Of course it was all going to end in tears. Ladies, a word. Open marriages do not work. Nor does swinging, which some people these days seem to equate with something as innocuous as a round of golf. A generation of women in the 1960s was sold a dud steer and it's happening again.
Put bluntly, if a man wants to have sex with you, you have every right to demand exclusivity and deny him access to your body if he doesn't agree.

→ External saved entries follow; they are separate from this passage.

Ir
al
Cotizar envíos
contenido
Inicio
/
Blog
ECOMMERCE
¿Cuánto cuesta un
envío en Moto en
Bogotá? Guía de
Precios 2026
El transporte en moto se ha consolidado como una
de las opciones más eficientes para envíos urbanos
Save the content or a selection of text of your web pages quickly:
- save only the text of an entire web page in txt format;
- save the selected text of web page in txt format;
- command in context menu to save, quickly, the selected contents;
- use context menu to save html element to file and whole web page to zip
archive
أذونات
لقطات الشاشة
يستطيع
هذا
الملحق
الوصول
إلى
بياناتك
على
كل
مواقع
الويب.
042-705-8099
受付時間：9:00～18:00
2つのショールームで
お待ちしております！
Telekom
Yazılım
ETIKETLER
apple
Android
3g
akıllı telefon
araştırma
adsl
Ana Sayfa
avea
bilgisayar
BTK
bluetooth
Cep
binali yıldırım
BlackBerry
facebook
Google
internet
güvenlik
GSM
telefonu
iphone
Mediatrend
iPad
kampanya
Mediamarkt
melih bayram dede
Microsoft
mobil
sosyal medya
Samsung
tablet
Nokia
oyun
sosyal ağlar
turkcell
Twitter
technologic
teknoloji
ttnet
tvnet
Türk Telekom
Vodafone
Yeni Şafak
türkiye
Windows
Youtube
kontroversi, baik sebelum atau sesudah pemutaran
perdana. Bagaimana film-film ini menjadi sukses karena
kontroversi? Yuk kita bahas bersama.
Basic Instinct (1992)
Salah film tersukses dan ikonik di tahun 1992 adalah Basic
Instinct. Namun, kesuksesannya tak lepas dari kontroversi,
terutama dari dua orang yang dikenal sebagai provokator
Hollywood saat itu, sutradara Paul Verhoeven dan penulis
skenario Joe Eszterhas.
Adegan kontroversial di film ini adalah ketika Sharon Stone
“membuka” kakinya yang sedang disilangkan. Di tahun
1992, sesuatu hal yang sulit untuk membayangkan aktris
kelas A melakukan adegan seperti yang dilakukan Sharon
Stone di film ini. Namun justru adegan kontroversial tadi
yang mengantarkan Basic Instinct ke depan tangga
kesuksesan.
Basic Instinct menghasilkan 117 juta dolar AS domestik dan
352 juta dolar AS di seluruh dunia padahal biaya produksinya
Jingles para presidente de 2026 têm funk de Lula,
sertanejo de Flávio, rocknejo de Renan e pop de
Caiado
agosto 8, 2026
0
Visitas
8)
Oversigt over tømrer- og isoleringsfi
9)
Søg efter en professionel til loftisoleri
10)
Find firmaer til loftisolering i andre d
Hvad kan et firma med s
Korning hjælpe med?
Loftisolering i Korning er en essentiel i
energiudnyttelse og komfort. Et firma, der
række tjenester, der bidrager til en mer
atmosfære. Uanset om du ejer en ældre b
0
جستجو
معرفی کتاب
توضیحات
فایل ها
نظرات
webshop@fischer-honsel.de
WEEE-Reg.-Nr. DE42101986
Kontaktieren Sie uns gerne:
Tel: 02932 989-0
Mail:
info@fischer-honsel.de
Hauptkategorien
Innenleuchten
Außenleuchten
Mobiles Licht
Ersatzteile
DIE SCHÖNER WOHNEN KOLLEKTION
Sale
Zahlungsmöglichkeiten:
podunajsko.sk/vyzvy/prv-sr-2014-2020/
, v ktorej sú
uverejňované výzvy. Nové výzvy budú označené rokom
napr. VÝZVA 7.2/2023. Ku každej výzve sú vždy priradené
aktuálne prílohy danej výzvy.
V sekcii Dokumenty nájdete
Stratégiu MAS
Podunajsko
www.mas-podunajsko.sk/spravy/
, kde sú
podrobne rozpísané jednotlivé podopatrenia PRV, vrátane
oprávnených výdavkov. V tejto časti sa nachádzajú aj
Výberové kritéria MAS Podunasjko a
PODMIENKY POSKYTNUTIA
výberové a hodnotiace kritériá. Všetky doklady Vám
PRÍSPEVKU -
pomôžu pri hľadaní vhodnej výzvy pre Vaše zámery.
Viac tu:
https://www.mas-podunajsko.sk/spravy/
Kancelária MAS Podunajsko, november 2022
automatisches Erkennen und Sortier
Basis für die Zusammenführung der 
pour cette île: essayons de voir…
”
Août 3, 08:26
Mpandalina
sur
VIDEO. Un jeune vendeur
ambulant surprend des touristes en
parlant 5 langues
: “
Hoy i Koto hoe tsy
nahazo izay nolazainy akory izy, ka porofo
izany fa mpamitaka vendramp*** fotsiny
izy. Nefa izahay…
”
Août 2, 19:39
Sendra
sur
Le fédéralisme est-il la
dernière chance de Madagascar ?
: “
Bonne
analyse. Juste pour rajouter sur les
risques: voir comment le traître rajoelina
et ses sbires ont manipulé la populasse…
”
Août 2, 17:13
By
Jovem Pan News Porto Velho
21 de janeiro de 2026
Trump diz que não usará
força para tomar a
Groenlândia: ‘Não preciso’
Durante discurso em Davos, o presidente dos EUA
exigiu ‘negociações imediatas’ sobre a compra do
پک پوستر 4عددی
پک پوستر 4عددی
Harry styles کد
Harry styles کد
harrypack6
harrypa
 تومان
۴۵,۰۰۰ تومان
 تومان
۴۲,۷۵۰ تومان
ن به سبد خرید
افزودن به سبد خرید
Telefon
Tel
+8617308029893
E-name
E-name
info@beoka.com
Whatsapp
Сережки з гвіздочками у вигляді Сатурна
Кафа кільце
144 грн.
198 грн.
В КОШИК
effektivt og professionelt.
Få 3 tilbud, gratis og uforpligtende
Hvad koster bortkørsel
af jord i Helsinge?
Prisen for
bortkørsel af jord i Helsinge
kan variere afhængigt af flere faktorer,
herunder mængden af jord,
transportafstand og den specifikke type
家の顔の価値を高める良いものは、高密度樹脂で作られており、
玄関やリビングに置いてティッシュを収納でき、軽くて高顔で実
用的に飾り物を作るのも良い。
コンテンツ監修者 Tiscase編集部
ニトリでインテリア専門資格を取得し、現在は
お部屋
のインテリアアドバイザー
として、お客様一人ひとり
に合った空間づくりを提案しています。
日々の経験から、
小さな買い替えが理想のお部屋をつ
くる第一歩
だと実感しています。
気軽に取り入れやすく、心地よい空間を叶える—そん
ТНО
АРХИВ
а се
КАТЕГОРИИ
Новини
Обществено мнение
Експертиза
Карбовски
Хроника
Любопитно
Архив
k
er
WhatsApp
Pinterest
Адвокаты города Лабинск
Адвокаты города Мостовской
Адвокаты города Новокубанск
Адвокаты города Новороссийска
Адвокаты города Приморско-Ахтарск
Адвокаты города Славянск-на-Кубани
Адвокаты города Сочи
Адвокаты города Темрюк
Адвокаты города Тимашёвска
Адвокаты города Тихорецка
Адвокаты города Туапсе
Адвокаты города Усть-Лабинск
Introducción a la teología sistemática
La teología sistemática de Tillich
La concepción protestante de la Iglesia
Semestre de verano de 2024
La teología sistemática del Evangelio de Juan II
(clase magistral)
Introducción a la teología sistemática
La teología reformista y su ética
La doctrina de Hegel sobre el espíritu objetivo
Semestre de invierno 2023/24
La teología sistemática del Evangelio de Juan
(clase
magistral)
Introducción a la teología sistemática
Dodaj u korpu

In the 1960s it was the sexual revolution - which none other that Martin Amis pointed out worked a lot better for men than it did for women - and these days it's the ghastly pornification of society which is leading young women to believe horrible sexual practices are normal when they are not.
Stand up and say so, though, and you risk being called a prude or worse. But it's not prudish to point out that for the majority of women sex involves emotion and that if your husband or partner betrays you that it's going to make you miserable. It is not prudish to expect and demand fidelity.
Instead we've accepted terms such as "hall pass" into the language and made it seem like the norm. I am not naïve: of course people cheat and I've known a few married women who were as bad as any man.
But it is a fact even in these modern and enlightened times, if a woman is going to bear children, she needs the father (not always the biological one) to stick around and make sure she's all right.
Various systems have grown up around the world to ensure this happens, primarily through marriage. And in ideal terms that means forsaking all others.
And I know that is not always the case. But it should be. Over 10 years ago a very sophisticated French art dealer told me it was preposterous that any man should confine himself to one woman after matrimony.
Guess what? His English wife, quite the racy lady, didn't agree. They divorced. Someone else seems to have taken a similar attitude: the Andrew formerly known as Prince. And look where that's got him.